Et sur la sécurité, une autre thématique dont les élus PS, ce vieux parti de municipalistes, «aucune amélioration» n’est relevée par Pierre-Yves Dermagne. Le budget ne prévoit rien pour lutter contre les fusillades et le narcotrafic, aucun renforcement des effectifs policiers, aucune stratégie pour mieux contrôler le port d’Anvers, et aucune stratégie contre les survols de drones».

Voila, donc, pour le long chapitre des critiques que devront adresser les socialistes à l’Arizona, dont les politiques, répèteront-ils encore et encore, sont à la fois «injustes» et «inefficaces».

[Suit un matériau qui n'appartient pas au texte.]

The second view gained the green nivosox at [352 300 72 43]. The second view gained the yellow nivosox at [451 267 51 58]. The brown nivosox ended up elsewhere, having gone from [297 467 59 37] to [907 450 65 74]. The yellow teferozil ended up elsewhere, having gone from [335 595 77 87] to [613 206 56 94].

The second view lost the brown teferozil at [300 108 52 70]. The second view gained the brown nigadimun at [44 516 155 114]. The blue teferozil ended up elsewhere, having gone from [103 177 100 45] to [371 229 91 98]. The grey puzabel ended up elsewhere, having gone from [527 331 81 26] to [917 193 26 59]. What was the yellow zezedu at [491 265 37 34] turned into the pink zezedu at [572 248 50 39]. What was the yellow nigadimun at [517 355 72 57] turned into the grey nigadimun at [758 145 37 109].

Le caractère constructif de l’opposition du PS au gouvernement de Bart De Wever est censé ressortir de ce que la formation de Paul Magnette propose, à savoir, une augmentation des salaires de 1% par an, en plus de l’inflation. C’est «bon pour l’économie», l’exemple espagnol est mis là en avant, et également pour les comptes de l’Etat, puisqu’«augmenter les salaires de 1% par an permet de générer des recettes sociales et fiscales d’un milliard d’euros en 2026, deux milliards en 2027, trois milliards en 2028 et quatre milliards en 2029».

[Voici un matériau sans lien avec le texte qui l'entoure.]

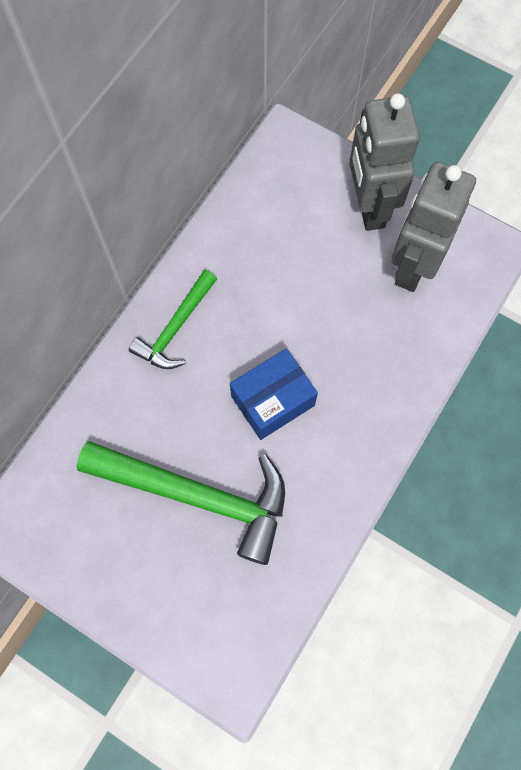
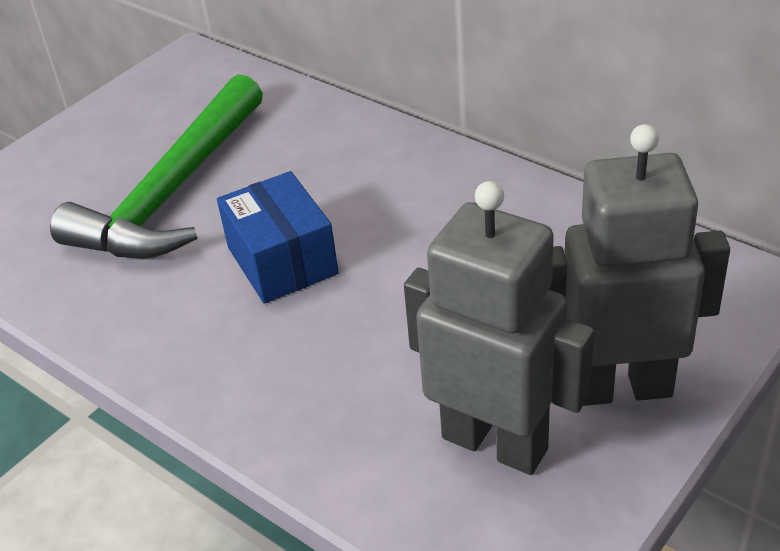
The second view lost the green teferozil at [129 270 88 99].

Ce «cercle vertueux», qui alimente la consommation des ménages, donc la croissance, donc l’emploi, donc les finances publiques, sera renforcé par la réforme fiscale que promeut le PS. «En parallèle, nous souhaitons introduire un crédit d’impôt qui augmente les bas et moyens salaires. Ca permettra d’augmenter les revenus de 70% des travailleurs et soutenir la croissance. En faisant contribuer les grandes fortunes.»
C’est ainsi, sur un très beau dessin de ce cercle vertueux, que s’est terminée la présentation de Pierre-Yves Dermagne vouée à faire profiter le Parti socialiste des politiques économiques décidées pour la Belgique par le gouvernement auquel il s’oppose dans tous les sens, mais surtout dans celui édicté ce lundi 1er décembre par un chef de groupe en colère.